WHAT THE EXERCISE ASKS: A single number is needed: how many lines of the data hold the word "Kompleksi".

DATA IN THIS EXERCISE:
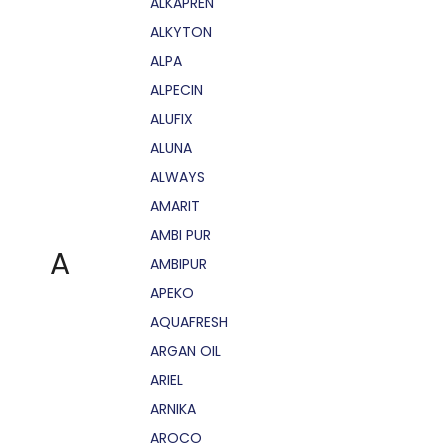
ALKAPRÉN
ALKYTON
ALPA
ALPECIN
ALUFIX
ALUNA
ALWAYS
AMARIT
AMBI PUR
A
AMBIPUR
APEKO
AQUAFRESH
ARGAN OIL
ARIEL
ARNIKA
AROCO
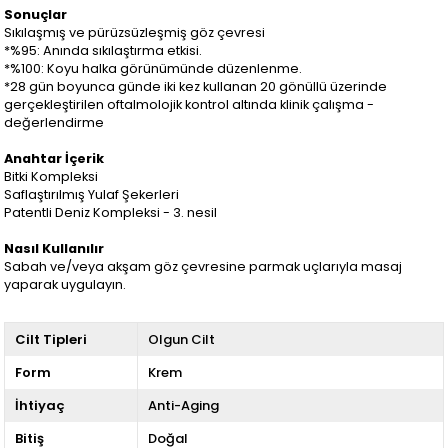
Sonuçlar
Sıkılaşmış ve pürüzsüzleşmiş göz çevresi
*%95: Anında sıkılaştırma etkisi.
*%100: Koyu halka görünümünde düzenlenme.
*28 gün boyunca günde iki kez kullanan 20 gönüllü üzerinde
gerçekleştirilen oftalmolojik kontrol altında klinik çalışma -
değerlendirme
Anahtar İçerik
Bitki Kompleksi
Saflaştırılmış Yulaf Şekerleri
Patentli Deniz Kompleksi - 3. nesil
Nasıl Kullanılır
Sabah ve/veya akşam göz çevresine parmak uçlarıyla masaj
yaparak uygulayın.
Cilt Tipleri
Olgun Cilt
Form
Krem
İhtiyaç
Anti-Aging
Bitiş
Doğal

THE COMPLETED TASK: 2